## 목표
아래의 모든 줄을 하나도 바꾸지 말고 그대로 뽑아 적으세요. 그림은 답에 넣지 마세요.

## 작업 자료
# # # # # # #

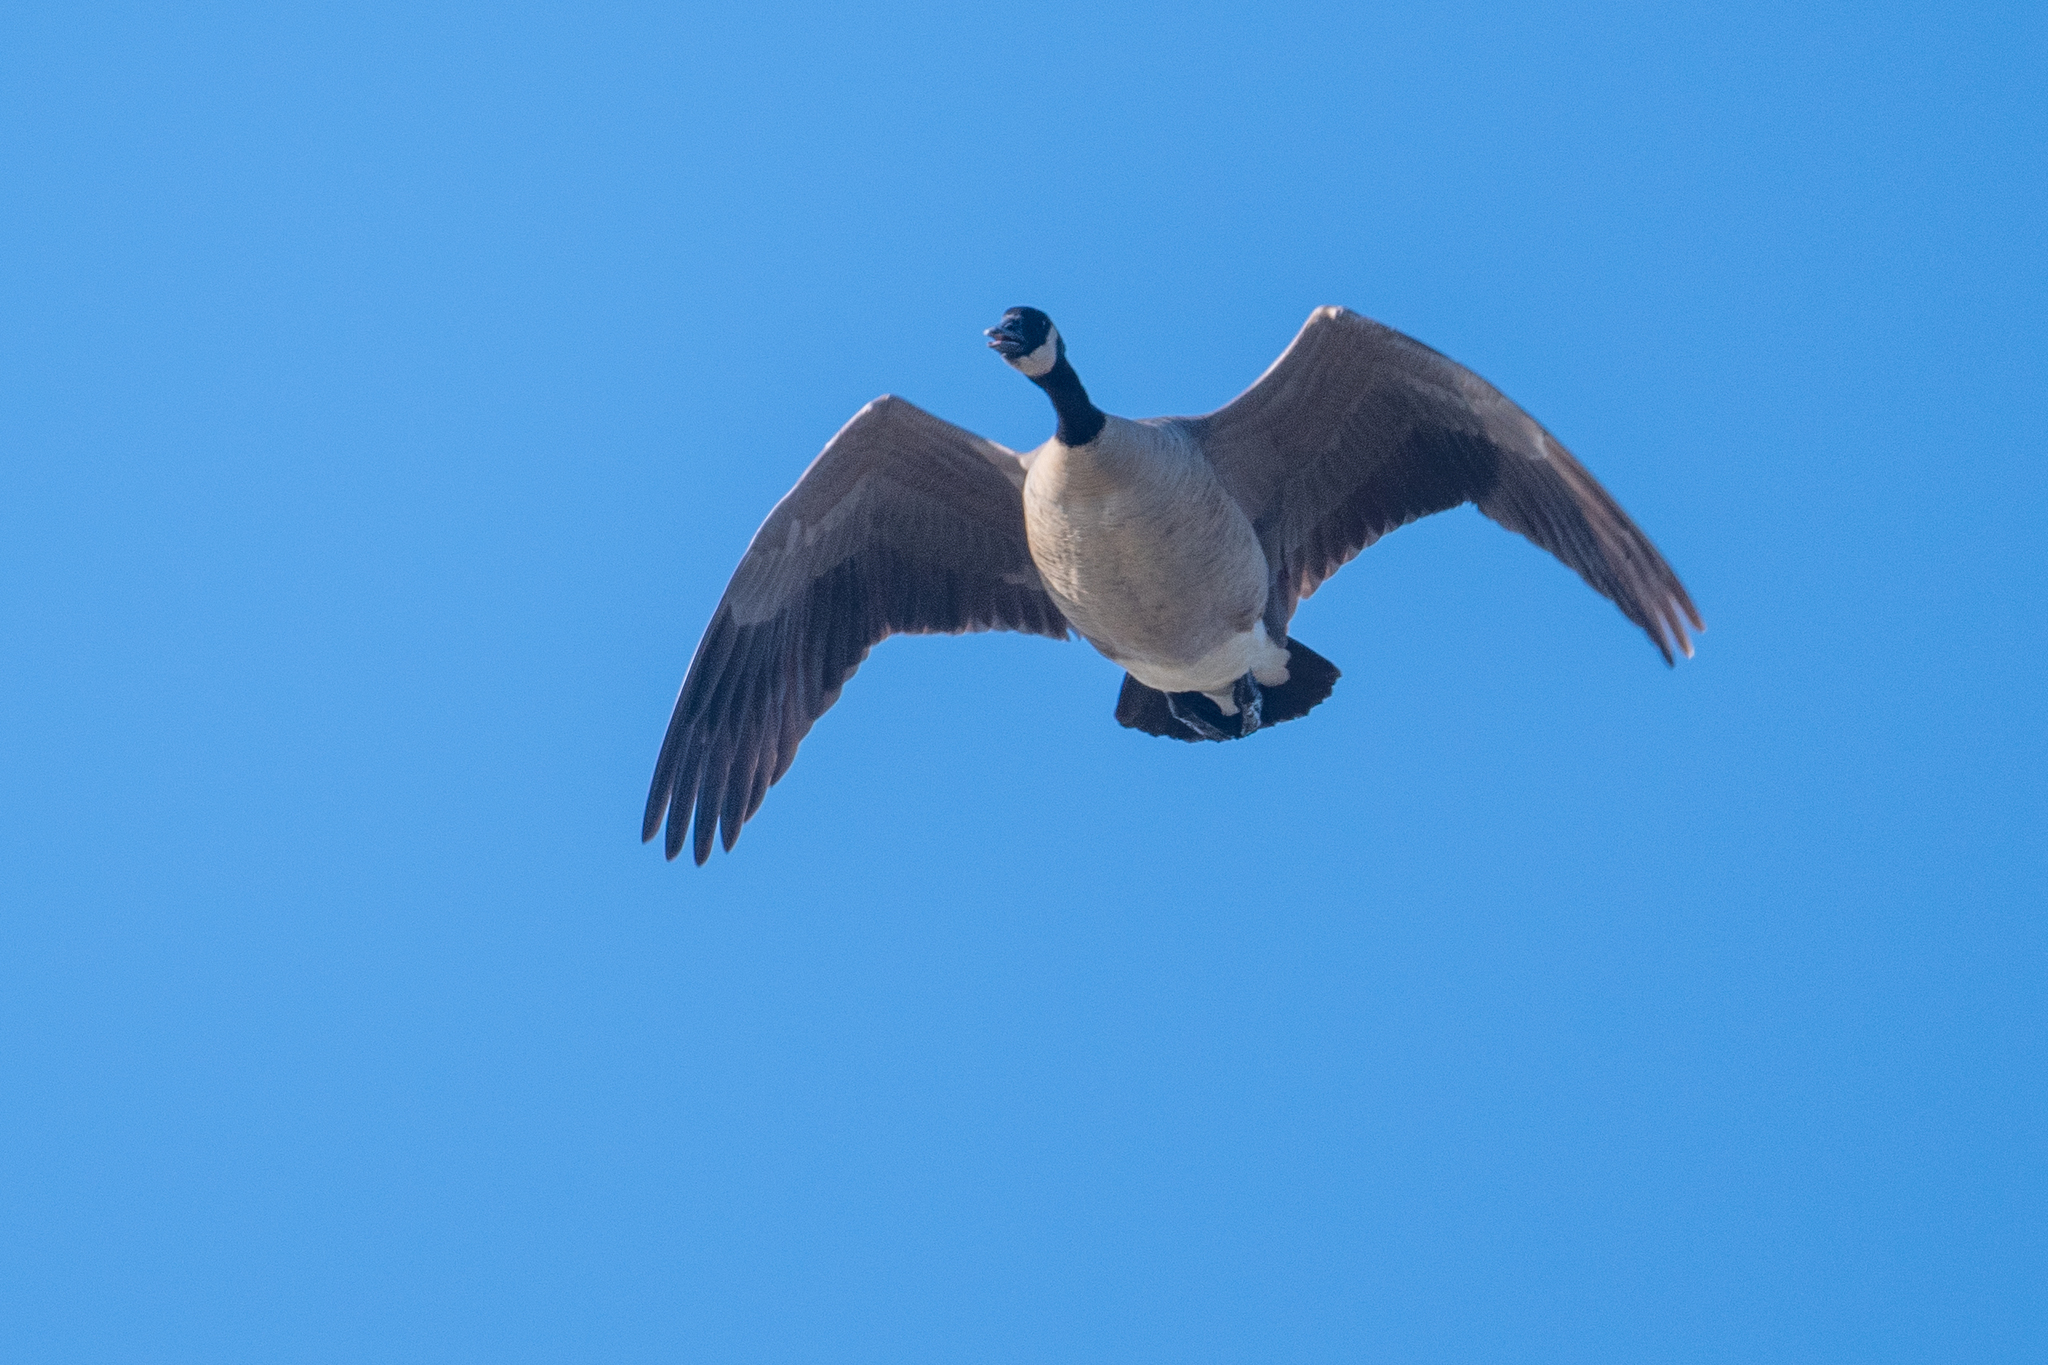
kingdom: Animalia
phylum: Chordata
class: Aves
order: Anseriformes
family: Anatidae
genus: Branta
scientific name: Branta canadensis
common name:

# # # # # # #

## 응답
kingdom: Animalia
phylum: Chordata
class: Aves
order: Anseriformes
family: Anatidae
genus: Branta
scientific name: Branta canadensis
common name:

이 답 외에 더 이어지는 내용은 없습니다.